• _ИСХОДНЫЙ ТЕКСТ_
┏━━
Меня в эту зиму часто поражало, до чего многие украинцы были уверены в величии и богатстве Украины, в способности ее к самостоятельной жизни, наконец, в том, что Великороссия без Украины жить не может! Все это, конечно, объяснялось полным незнанием хотя бы самых элементарных статистических сведений о производительности и внешней торговле России! Даже люди сравнительно интеллигентные говорили, что Великороссия не может прожить без украинских пшеницы и сахара! С гордостью они также говорили об украинских войсках, оплоте их самостийности.
О подходе большевиков мы узнали от земского почтаря, приехавшего к нам 9 января после десятидневного перерыва; он заявил, что больше не приедет, так как железные [470] дороги стали и почты не будет, и что в Переяславе украинцы готовятся к бою с большевиками. Однако последние наступали медленно: мой тесть, наконец, 15 января собрался в Переяслав и 18 успел января вернуться, как раз перед проходом большевиков к Киеву. В Переяславе он нашел лишь одну квартиру в Пидворках (предместье), но имелась надежда на другую в городе, поэтому он окончательное решение дела предоставил Л. И. Лукашевич. 22 января из соседнего местечка Яготин была получена весть, что большевики были там, запретили всякий грабеж и, уходя, оставили там несколько всадников для наблюдения за порядком. Это мало гармонировало с их обычным образом действий и укрепило моего тестя в убеждении, что большевики собственно монархисты, временно подлаживающиеся под настроение населения (!).
24 января в усадьбу пришли тайком под видом охотников два крестьянина из села и предупредили, что крестьяне собираются громить усадьбу; вскоре после них приехал и священник из села с тою же вестью. В селе происходило брожение: большинство стояло за законность и порядок, но оно держало себя пассивно и боялось меньшинства, состоявшего из людей решительных, большей частью бедных, которые ничего не могли потерять, а надеялись выиграть многое. В эти дни большинство, было, одолело и поставило свой комитет из хороших людей, которые просили моего тестя ничего не бояться и оставаться в деревне, а вслед затем они сами убоялись и отказались от участия в комитете! Все они были в страхе, что их либо убьют, либо подожгут их хаты или хлеб! В стране ведь не было никакой власти, которая бы хотела и могла поддерживать порядок и карать за преступления; в уезде уже почти все усадьбы были разграблены; приход большевиков еще усиливал волнение среди крестьян и придавал больше смелости любителям чужой собственности. Полученные вести из села заставили нас 24 же января начать укладку наших вещей; она была закончена 26 января.
┗━━
• _ЗАДАНИЕ_
Перепишите из исходного текста всё от слов «Меня в эту зиму» до слов «оплоте их самостийности.» включительно, без единого изменения. Записи никак не связаны с исходным текстом.

• _ЗАПИСИ НАБОРА ДАННЫХ_
┏━━
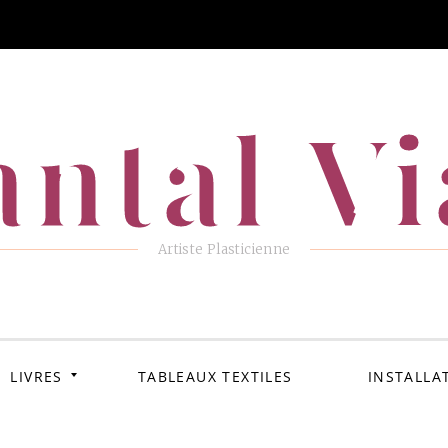
ntal V
Artiste Plasticienne
LIVRES
TABLEAUX TEXTILES
INSTALLA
┗━━
• _ПИСЬМЕННОЕ РЕШЕНИЕ_
Меня в эту зиму часто поражало, до чего многие украинцы были уверены в величии и богатстве Украины, в способности ее к самостоятельной жизни, наконец, в том, что Великороссия без Украины жить не может! Все это, конечно, объяснялось полным незнанием хотя бы самых элементарных статистических сведений о производительности и внешней торговле России! Даже люди сравнительно интеллигентные говорили, что Великороссия не может прожить без украинских пшеницы и сахара! С гордостью они также говорили об украинских войсках, оплоте их самостийности.